Dalam pandangan Bousfield Derek Bousfield Mariam A. Locher, 2008:3, ketidaksantunan dalam berbahasa dipahami sebagai, ‘ The issuing of intentionally gratuitous and conflictive face-threatening acts FTAs that are purposefully perfomed.’ Bousfield memberikan penekanan pada dimensi ‘kesembronoan’ gratuitous, dan konfliktif conflictive dalam praktik berbahasa yang tidak santun itu. Jadi, apabila perilaku berbahasa seseorang itu mengancam muka, dan ancaman terhadap muka itu dilakukan secara sembrono gratuitous , hingga akhirnya tindakan berkategori sembrono demikian itu mendatangkan konflik, atau bahkan pertengkaran, dan tindakan tersebut dilakukan dengan kesengajaan purposeful, maka tindakan berbahasa itu merupakan realitas ketidaksantunan. Teori dari perilaku ketidaksantunan berbahasa ini dapat dicontohkan dalam situasi berikut ini. Situasi : Ketika sedang makan siang, bapak dan ibu bercakap-cakap di meja makan. Ibu mengeluh karena sudah menunggu bapak yang tidak kunjung datang menjemput hingga ibu pulang diantar salah satu guru di sekolahnya. Bapak tidak kunjung datang, padahal sudah tidak ada jam mengajar lagi dan hanya ngobrol dengan guru lainnya di kantor guru.

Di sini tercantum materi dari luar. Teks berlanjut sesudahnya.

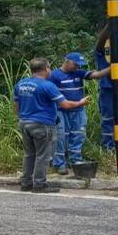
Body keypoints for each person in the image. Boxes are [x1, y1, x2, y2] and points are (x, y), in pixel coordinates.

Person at [14, 58, 89, 193]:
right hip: (42, 124)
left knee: (29, 154)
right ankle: (39, 185)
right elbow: (65, 104)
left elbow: (16, 105)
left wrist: (20, 119)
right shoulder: (47, 86)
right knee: (43, 155)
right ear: (46, 68)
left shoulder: (21, 84)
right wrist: (80, 103)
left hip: (24, 123)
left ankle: (25, 183)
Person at [49, 52, 110, 175]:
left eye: (79, 65)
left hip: (78, 111)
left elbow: (96, 74)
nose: (78, 67)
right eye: (75, 64)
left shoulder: (78, 73)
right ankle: (60, 163)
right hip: (61, 111)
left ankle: (75, 160)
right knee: (61, 137)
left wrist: (112, 67)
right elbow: (50, 94)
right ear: (67, 61)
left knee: (78, 135)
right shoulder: (54, 75)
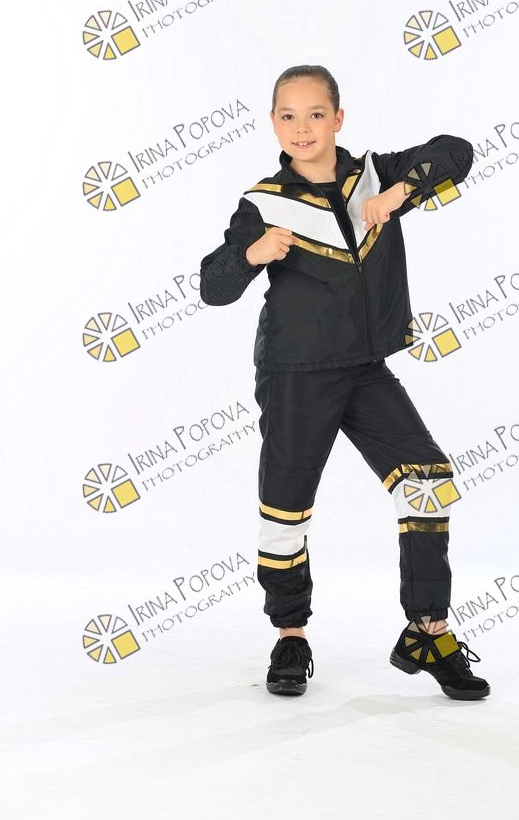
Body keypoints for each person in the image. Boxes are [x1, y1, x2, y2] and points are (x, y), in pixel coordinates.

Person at [199, 64, 489, 702]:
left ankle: (429, 631)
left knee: (427, 480)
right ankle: (290, 636)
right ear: (273, 122)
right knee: (287, 507)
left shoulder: (376, 176)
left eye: (314, 114)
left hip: (364, 369)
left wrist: (399, 193)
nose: (301, 128)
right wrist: (251, 254)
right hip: (296, 373)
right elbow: (212, 287)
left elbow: (457, 152)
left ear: (337, 118)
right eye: (287, 115)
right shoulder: (264, 203)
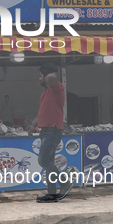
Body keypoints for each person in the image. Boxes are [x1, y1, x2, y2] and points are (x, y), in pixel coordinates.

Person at [28, 63, 73, 203]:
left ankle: (65, 183)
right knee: (49, 163)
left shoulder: (56, 88)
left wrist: (47, 71)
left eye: (40, 76)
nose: (39, 79)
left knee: (44, 160)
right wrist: (33, 126)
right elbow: (41, 112)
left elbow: (53, 76)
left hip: (52, 130)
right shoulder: (45, 93)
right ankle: (52, 194)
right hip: (46, 130)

Bapak dan ibu beda sekolah, tempat mengajar. Wujud bahasa : Ibu : “Ada rapat di sekolah po, Pak? Kok gak jemput” Bapak : “Enggak Nongkrong di kantor.” Informasi indeksal : Tuturan di atas tampak bahwa ibu ingin mendapatkan respon langsung dari bapak untuk menjelaskan mengapa tidak menjemput ke sekolah. Hal itu diperlihatkan dengan tuturan Ada rapat di sekolah po, Pak? Kok gak jemput Tuturan tersebut dibalas dengan komentar bapak yang santai seolah-olah bukan masalah besar bagi ibu. Hal itu dapat dilihat dari tuturan Nongkrong di kantor. Yang menandakan bahwa tuturan tersebut tidak serius diucapkan oleh bapak. Jika mitra tutur menanggapi dengan serius tuturan tersebut, tidak dipungkiri bahwa akan timbul konflik diantara mereka. Berdasarkan ilustrasi di atas, dapat disimpulkan bahwa teori ketidaksantunan menurut pandangan Bousfield ini lebih menekankan pada bentuk penggunaan ketidaksantunan yang berupa tuturan oleh penutur yang memiliki maksud selain untuk melecehkan dan menghina mitra tuturnya dengan tanggapan seenaknya sendiri secara sengaja dan dapat memungkinkan adanya konflik diantara mereka.